__Task to complete__:
Identify every line in the records below that contains the word "Orazio", and copy each of those lines.

Stored data entries

■ ■ ■ ■ ■

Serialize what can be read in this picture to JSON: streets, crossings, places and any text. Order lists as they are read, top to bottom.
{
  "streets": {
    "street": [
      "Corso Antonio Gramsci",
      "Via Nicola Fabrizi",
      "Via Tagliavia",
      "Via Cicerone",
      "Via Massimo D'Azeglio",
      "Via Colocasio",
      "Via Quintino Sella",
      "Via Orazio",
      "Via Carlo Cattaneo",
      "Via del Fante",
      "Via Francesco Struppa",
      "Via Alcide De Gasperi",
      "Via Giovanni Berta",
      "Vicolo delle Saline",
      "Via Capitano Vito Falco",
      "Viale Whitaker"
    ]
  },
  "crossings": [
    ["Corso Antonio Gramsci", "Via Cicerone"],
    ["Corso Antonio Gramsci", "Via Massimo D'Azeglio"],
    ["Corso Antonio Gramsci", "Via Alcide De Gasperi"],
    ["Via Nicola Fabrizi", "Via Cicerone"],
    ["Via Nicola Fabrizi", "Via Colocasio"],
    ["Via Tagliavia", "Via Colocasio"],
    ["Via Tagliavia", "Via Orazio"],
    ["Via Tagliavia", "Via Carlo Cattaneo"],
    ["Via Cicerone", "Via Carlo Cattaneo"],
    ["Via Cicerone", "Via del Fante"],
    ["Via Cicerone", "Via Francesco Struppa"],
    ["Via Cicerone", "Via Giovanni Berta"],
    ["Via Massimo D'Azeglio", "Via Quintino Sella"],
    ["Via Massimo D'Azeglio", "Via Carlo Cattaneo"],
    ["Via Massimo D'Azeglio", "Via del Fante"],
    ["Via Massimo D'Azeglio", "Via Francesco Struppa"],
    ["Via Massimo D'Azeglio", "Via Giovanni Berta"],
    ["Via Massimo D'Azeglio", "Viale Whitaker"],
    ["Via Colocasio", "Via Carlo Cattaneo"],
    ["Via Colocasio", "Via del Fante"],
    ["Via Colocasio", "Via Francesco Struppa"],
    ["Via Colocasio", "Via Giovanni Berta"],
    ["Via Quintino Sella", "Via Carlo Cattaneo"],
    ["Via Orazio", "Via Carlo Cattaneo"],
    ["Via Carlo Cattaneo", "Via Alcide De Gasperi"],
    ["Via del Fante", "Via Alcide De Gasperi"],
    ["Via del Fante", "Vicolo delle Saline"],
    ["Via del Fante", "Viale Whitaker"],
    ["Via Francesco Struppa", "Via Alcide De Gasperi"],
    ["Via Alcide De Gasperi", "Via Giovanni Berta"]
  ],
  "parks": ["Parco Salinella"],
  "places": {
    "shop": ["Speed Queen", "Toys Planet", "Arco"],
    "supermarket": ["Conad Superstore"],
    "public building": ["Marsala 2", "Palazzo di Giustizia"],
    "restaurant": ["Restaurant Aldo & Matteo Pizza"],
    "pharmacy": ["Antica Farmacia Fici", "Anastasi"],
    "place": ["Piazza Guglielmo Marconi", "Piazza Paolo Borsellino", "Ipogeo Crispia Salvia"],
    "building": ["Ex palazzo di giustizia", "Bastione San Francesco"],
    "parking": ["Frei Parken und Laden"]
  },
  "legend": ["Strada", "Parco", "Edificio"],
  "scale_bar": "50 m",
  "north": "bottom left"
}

■ ■ ■ ■ ■

__Output for this task__:
      "Via Orazio",
    ["Via Tagliavia", "Via Orazio"],
    ["Via Orazio", "Via Carlo Cattaneo"],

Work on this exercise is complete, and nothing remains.